Starting from the first line, set down the entire listing exactly.

• _DATA SECTION_:
────

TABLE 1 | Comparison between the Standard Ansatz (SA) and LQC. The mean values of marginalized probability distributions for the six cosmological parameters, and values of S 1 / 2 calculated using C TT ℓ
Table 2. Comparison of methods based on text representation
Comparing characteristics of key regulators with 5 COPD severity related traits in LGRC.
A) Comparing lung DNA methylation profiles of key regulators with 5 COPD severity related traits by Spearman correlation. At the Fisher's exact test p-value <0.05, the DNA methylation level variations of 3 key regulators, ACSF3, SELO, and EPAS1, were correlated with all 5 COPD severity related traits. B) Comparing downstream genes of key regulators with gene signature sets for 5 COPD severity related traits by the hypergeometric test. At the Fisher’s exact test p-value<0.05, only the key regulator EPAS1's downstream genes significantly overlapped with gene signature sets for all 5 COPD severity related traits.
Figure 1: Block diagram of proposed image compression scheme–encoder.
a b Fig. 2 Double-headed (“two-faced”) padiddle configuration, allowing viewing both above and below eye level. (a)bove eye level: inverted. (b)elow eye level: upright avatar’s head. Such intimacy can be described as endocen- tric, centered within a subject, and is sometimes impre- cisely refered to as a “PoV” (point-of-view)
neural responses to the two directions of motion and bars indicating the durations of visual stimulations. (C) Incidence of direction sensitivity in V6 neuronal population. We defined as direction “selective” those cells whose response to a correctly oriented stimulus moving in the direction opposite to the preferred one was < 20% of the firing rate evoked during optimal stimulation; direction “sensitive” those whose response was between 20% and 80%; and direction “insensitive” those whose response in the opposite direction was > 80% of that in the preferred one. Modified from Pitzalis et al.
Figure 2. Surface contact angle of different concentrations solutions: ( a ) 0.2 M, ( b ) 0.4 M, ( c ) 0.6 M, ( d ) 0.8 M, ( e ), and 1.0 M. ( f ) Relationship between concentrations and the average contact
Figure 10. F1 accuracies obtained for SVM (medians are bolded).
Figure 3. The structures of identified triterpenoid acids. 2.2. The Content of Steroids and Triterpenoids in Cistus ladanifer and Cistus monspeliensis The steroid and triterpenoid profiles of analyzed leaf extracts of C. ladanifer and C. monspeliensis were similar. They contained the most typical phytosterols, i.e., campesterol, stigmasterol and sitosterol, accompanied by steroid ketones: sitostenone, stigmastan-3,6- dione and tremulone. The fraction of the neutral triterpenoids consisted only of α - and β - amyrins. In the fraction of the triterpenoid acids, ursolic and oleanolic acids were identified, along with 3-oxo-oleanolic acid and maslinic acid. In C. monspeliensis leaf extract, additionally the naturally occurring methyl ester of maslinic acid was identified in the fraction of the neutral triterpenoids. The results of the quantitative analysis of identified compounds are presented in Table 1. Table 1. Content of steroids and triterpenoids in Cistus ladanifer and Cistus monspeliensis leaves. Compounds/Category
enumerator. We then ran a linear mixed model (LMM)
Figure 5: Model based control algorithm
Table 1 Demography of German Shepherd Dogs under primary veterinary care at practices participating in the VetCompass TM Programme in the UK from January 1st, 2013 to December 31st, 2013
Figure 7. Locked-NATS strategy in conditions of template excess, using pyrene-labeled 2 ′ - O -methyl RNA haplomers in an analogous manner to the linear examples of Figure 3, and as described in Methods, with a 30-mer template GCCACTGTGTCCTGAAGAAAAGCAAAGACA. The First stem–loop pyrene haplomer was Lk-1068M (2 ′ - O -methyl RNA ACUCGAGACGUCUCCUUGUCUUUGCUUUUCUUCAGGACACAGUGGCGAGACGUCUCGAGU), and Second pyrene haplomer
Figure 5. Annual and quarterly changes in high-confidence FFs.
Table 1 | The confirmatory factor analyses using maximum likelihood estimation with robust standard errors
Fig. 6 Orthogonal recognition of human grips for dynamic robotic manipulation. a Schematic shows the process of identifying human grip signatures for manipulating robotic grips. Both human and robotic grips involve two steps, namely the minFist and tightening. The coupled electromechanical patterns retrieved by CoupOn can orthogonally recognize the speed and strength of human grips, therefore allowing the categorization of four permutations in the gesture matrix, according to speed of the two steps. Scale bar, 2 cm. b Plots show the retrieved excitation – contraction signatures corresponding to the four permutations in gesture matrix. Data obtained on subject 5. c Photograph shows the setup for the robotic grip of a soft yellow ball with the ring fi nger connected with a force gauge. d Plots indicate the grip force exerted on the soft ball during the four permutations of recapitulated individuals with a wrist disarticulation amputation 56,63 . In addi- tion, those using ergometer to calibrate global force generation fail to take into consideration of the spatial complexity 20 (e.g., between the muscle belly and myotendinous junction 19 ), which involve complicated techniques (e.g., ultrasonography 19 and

────

• _RESULT_:
TABLE 1 | Comparison between the Standard Ansatz (SA) and LQC. The mean values of marginalized probability distributions for the six cosmological parameters, and values of S 1 / 2 calculated using C TT ℓ
Table 2. Comparison of methods based on text representation
Comparing characteristics of key regulators with 5 COPD severity related traits in LGRC.
A) Comparing lung DNA methylation profiles of key regulators with 5 COPD severity related traits by Spearman correlation. At the Fisher's exact test p-value <0.05, the DNA methylation level variations of 3 key regulators, ACSF3, SELO, and EPAS1, were correlated with all 5 COPD severity related traits. B) Comparing downstream genes of key regulators with gene signature sets for 5 COPD severity related traits by the hypergeometric test. At the Fisher’s exact test p-value<0.05, only the key regulator EPAS1's downstream genes significantly overlapped with gene signature sets for all 5 COPD severity related traits.
Figure 1: Block diagram of proposed image compression scheme–encoder.
a b Fig. 2 Double-headed (“two-faced”) padiddle configuration, allowing viewing both above and below eye level. (a)bove eye level: inverted. (b)elow eye level: upright avatar’s head. Such intimacy can be described as endocen- tric, centered within a subject, and is sometimes impre- cisely refered to as a “PoV” (point-of-view)
neural responses to the two directions of motion and bars indicating the durations of visual stimulations. (C) Incidence of direction sensitivity in V6 neuronal population. We defined as direction “selective” those cells whose response to a correctly oriented stimulus moving in the direction opposite to the preferred one was < 20% of the firing rate evoked during optimal stimulation; direction “sensitive” those whose response was between 20% and 80%; and direction “insensitive” those whose response in the opposite direction was > 80% of that in the preferred one. Modified from Pitzalis et al.
Figure 2. Surface contact angle of different concentrations solutions: ( a ) 0.2 M, ( b ) 0.4 M, ( c ) 0.6 M, ( d ) 0.8 M, ( e ), and 1.0 M. ( f ) Relationship between concentrations and the average contact
Figure 10. F1 accuracies obtained for SVM (medians are bolded).
Figure 3. The structures of identified triterpenoid acids. 2.2. The Content of Steroids and Triterpenoids in Cistus ladanifer and Cistus monspeliensis The steroid and triterpenoid profiles of analyzed leaf extracts of C. ladanifer and C. monspeliensis were similar. They contained the most typical phytosterols, i.e., campesterol, stigmasterol and sitosterol, accompanied by steroid ketones: sitostenone, stigmastan-3,6- dione and tremulone. The fraction of the neutral triterpenoids consisted only of α - and β - amyrins. In the fraction of the triterpenoid acids, ursolic and oleanolic acids were identified, along with 3-oxo-oleanolic acid and maslinic acid. In C. monspeliensis leaf extract, additionally the naturally occurring methyl ester of maslinic acid was identified in the fraction of the neutral triterpenoids. The results of the quantitative analysis of identified compounds are presented in Table 1. Table 1. Content of steroids and triterpenoids in Cistus ladanifer and Cistus monspeliensis leaves. Compounds/Category
enumerator. We then ran a linear mixed model (LMM)
Figure 5: Model based control algorithm
Table 1 Demography of German Shepherd Dogs under primary veterinary care at practices participating in the VetCompass TM Programme in the UK from January 1st, 2013 to December 31st, 2013
Figure 7. Locked-NATS strategy in conditions of template excess, using pyrene-labeled 2 ′ - O -methyl RNA haplomers in an analogous manner to the linear examples of Figure 3, and as described in Methods, with a 30-mer template GCCACTGTGTCCTGAAGAAAAGCAAAGACA. The First stem–loop pyrene haplomer was Lk-1068M (2 ′ - O -methyl RNA ACUCGAGACGUCUCCUUGUCUUUGCUUUUCUUCAGGACACAGUGGCGAGACGUCUCGAGU), and Second pyrene haplomer
Figure 5. Annual and quarterly changes in high-confidence FFs.
Table 1 | The confirmatory factor analyses using maximum likelihood estimation with robust standard errors
Fig. 6 Orthogonal recognition of human grips for dynamic robotic manipulation. a Schematic shows the process of identifying human grip signatures for manipulating robotic grips. Both human and robotic grips involve two steps, namely the minFist and tightening. The coupled electromechanical patterns retrieved by CoupOn can orthogonally recognize the speed and strength of human grips, therefore allowing the categorization of four permutations in the gesture matrix, according to speed of the two steps. Scale bar, 2 cm. b Plots show the retrieved excitation – contraction signatures corresponding to the four permutations in gesture matrix. Data obtained on subject 5. c Photograph shows the setup for the robotic grip of a soft yellow ball with the ring fi nger connected with a force gauge. d Plots indicate the grip force exerted on the soft ball during the four permutations of recapitulated individuals with a wrist disarticulation amputation 56,63 . In addi- tion, those using ergometer to calibrate global force generation fail to take into consideration of the spatial complexity 20 (e.g., between the muscle belly and myotendinous junction 19 ), which involve complicated techniques (e.g., ultrasonography 19 and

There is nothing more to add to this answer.